Schönau – Wer am Samstag auf das Schiff will, das über den Königssee fährt, muss Geduld haben. Viel Geduld. Die Wartezeit beträgt zu diesem Zeitpunkt zwei Stunden, bestätigt eine Mitarbeiterin der Tourist-Information in Schönau am Königssee. Knapp 30 Grad Celsius zeigt das Thermometer. Trotz Online-Reservierung ist der Vorplatz am Ufer gerammelt voll. Es ist Hochsaison – manchen ist es zu voll.
Michael Grießer ist der Geschäftsführer der Bayerischen Seenschifffahrt und gerade im Urlaub – aber trotzdem informiert, was an einem seiner Seen passiert. Einige Einheimische nörgeln im Internet, weil „vor lauter Menschen kein Boden mehr zu sehen ist“. „Der Einheimische muss weg, um Freizeit zu genießen“, schreibt einer noch. Mit solchen Kommentaren kann Grießer wenig anfangen. Er ist zufrieden, dass sich am Königssee was regt.
„Der Rubel rollt hier“, sagt auch ein Mann in der Warteschlange. Eine Fahrt über den See nach Salet kostet hin und zurück 27,80 Euro für Erwachsene, nach St. Bartholomä sind es 22 Euro. Das macht einen Tagesumsatz von mehr als 100 000 Euro. Außerdem wäre noch mehr gegangen, wenn die Hochstaufen, eines der Elektroboote, sich nicht noch in Reparatur befinden würde, sagt Grießer. 6000 Leute hatten sie einmal vor Corona. Zurzeit ist fast jeder Tag ein Ausnahmetag an einem der beliebtesten Ausflugsseen Deutschlands.
Viele Nationen sind zu Gast, eine große Zahl Inder verbringt derzeit in Berchtesgaden Urlaub, einige Asiaten. Es wird viel Englisch gesprochen. „Es sind vor allem Individualtouristen“, bestätigt Michael Grießer.
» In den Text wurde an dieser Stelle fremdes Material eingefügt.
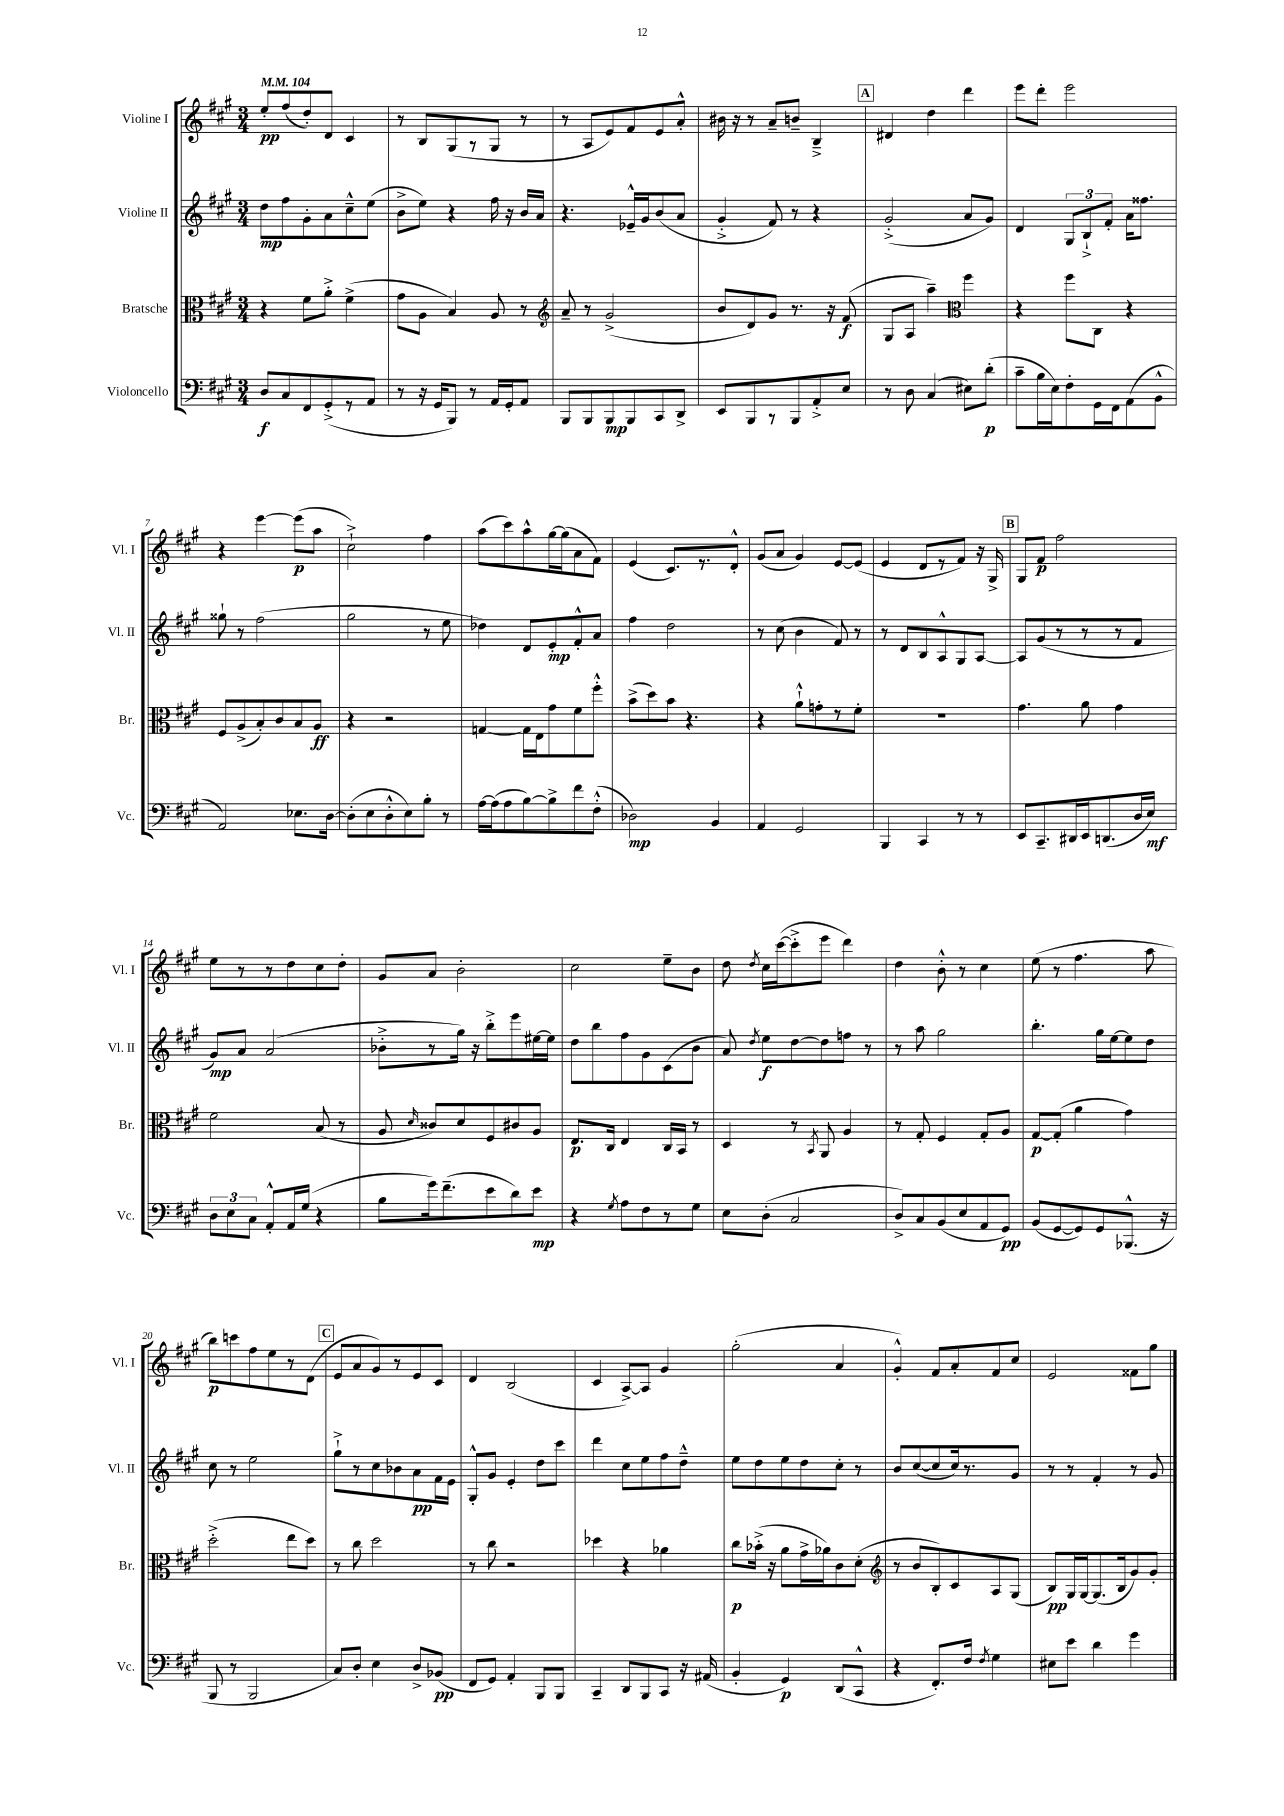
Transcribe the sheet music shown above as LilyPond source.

Reisebusse mit Tagestouristen seien deutlich weniger vor Ort als noch vor Corona-Zeiten, sagt er. Allerdings: Die Parkplätze für Busse sind bis auf den letzten Platz belegt.
Die Menschen drängen sich am Ticketschalter. Einigen macht die Bruthitze zu schaffen. „Es fehlt ein Platz, wo man Schatten findet“, sagt ein Asiate auf Englisch. „Früher gab es an der Seelände schattenspendende Kastanienbäume“, sagt Geschäftsführer Grießer. Im Zuge der Neugestaltung des Platzes mussten diese weichen. Die kleinen Holzüberdachungen am Seeufer sind viel zu klein. Dann herrscht plötzlich Aufregung. Bei einem Mann geht der Kreislauf an diesem Samstag in die Knie. Er muss sich auf eine Parkbank legen. „Das dauert hier zu lange“, sagt seine Begleiterin. Er bekommt eine Flasche Wasser, eine Frau reicht ihren Schirm. Einige Leute haben in weiser Voraussicht Schirme mitgebracht, um sich in der langen Schlange vor den Sonnenstrahlen zu schützen. Schifffahrts-Geschäftsführer Grießer sagt: „Wer reserviert hat, muss nicht in der Schlange warten.“ Die Leute könnten sich in dieser Zeit anderweitig die Zeit vertreiben. Es genüge, 20 Minuten vor Bootsabfahrt am Steg zu sein.
Tatsächlich gibt es nicht viele Möglichkeiten, hier Schatten- und Sitzplätze zu finden. Der kleine Biergarten nebenan ist bereits bis auf den letzten Platz belegt. Zusätzlicher Sonnenschutz in der Hochsaison könnte Abhilfe schaffen. Allerdings: „Uns gehört an der Seelände nur ein schmaler Streifen“, sagt Michael Grießer. Die Hitze-Problematik ist für ihn aber nachvollziehbar. Sein Vorschlag: ein Gespräch mit der Gemeinde.
Nicht nur der See ist am Wochenende übrigens voll, auch am nahe gelegenen Kehlstein ist der Andrang riesig. Bereits gegen Mittag gibt es am Samstag beim beliebten Touristenziel keine Möglichkeit mehr, Karten für eine Auffahrt mit dem E-Bus zu erhaschen.